**TUGAS YANG DIBERIKAN:** Tuliskan lanjutan teks tentang upaya Dinas Kesehatan Jawa Barat menurunkan stunting, mulai setelah kalimat terakhirnya.

**KUTIPAN TEKS:**
● ● ● ●

KOMPAS.com - Dinas Kesehatan (Dinkes) Provinsi Jawa Barat (Jabar) terus gencar untuk menurunkan prevalensi stunting.
Saat ini, prevalensi stunting di Jawa Barat mencapai 24,5 persen berdasarkan Survei Status Gizi Indonesia (SSGI) 2021. Ini artinya, dua dari 10 anak Jabar berisiko stunting.
Untuk diketahui, stunting adalah gangguan pertumbuhan dan perkembangan anak akibat kekurangan gizi kronis dan infeksi berulang. Stunting biasanya ditandai dengan panjang atau tinggi badan anak berada di bawah standar yang ditetapkan oleh Kementerian Kesehatan.
Kepala Dinas Kesehatan Jabar dr. Nina Susana Dewi mengatakan, stunting merupakan permasalahan multidimensional yang memerlukan kolaborasi dengan berbagai pemangku kepentingan.
Komitmen penanganan stunting di Jabar termaktub dalam Keputusan Gubernur Nomor 441.05/KEP.829-BAPP/2021 tentang Tim Percepatan Penurunan Stunting Daerah Provinsi Jawa Barat.
Baca juga: Wapres Ajak Baznas Atasi Kemiskinan Ekstrem dan Stunting
Menurut Nina, situasi pandemi Covid-19 telah meningkatkan angka kemiskinan, sehingga berpotensi menurunkan aksesibilitas terhadap pangan berkualitas dan layanan kesehatan yang berpengaruh kepada penanganan stunting.
“Dibutuhkan upaya bersama yang sungguh-sungguh untuk melaksanakan program dan mencapai target tersebut,” kata Nina.
Menurut dia, penurunan stunting tidak bisa dilakukan dalam waktu singkat karena diperlukan kontinuitas dan sustainability dari intervensi yang dilakukan.
“Oleh karena itu, harus dipastikan program-program dapat dilaksanakan secara terus menerus,” ucapnya.
Dinkes Jabar, kata Nina, terus berupaya menurunkan stunting melalui berbagai program pencegahan stunting pada periode 1000 hari pertama kehidupan (HPK) anak dan periode sebelum hamil.
Baca juga: Cegah Stunting, Calon Pengantin Penting Perhatikan Usia, Gaya Hidup, dan Kebutuhan Asam Folat
Salah satu caranya dengan mengampanyekan konsumsi tablet tambah darah bagi remaja putri satu tablet setiap minggu sepanjang tahun. Hal ini dilakukan untuk mencegah anemia pada remaja putri yang kelak akan menjadi calon ibu.
“Calon pengantin pun perlu diedukasi melalui Komunikasi Informasi dan Edukasi (KIE) Kespro Catin, usia 20 hingga 35 tahun merupakan waktu yang ideal bagi pasangan usia subur (PUS) yang ingin menikah atau pun hamil, “ katanya.
Selain itu, kata Nina, Dinkes Jabar juga intens menyosialisasikan pemeriksaan kehamilan minimal enam kali selama kehamilan dengan catatan dua kali diantaranya diperiksa oleh dokter pada trimester pertama dan ketiga.

● ● ● ●

[Butir dataset tersimpan]
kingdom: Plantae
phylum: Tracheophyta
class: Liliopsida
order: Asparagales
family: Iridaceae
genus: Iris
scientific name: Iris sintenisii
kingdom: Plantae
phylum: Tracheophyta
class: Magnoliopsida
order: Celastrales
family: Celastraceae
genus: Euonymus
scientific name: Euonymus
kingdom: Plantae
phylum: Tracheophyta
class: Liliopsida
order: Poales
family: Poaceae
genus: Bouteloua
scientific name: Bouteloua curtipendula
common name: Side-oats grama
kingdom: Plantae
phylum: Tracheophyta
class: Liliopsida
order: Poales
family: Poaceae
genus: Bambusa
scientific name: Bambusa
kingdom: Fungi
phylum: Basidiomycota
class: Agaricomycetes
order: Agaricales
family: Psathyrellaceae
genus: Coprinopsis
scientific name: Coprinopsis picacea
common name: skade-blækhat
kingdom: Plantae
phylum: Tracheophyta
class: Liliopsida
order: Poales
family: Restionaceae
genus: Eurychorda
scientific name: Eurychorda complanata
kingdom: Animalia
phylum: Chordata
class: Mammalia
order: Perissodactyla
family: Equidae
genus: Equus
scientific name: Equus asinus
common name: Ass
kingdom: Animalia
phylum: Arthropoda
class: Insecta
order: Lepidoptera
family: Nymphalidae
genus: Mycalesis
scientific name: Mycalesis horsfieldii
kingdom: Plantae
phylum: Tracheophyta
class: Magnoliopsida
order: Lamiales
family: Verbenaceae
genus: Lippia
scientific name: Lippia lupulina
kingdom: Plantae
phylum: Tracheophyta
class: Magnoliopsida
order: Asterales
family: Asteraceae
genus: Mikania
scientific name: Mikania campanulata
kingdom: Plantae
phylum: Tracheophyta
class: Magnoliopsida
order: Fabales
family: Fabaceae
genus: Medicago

● ● ● ●

**HASIL LATIHAN:**
Lalu Dinkes Jabar juga menyosialisasikan untuk para ibu mendapatkan pelayanan standar, seperti timbang berat badan, ukur tekanan darah, ukur tinggi puncak rahim, skrinning vaksinasi tetanus, konsumsi tablet tambah darah minimal 90 tablet selam kehamilan, pemeriksaan lab, tatalaksana kasus, dan konseling.
Baca juga: Stunting, Gangguan Perkembangan yang Mengancam Masa Depan Anak
Kemudian, pada periode masa nifas, ibu diharuskan mendapatkan pelayanan kesehatan masa nifas sebanyak empat kali sampai 42 hari pascapersalinan, diantaranya ibu mendapatkan vitamin A 200.000 SI.
"Bayi pun harus mendapatkan inisiasi menyusuai dini (IMD) segera setelah lahir dan dilakukan minimal selama satu jam, air susu ibu (ASI) ekslusif selama enam bulan dan diteruskan sampai dengan usia dua tahun," kata Nina.
"Setelah enam bulan, diberikan Makanan Pendamping ASI (MPASI) sesuai usia dan kebutuhannya, mendapatkan Imunisasi lengkap, serta memantau pertumbuhan dan perkembangan anak pada usia 0-59 bulan," paparnya.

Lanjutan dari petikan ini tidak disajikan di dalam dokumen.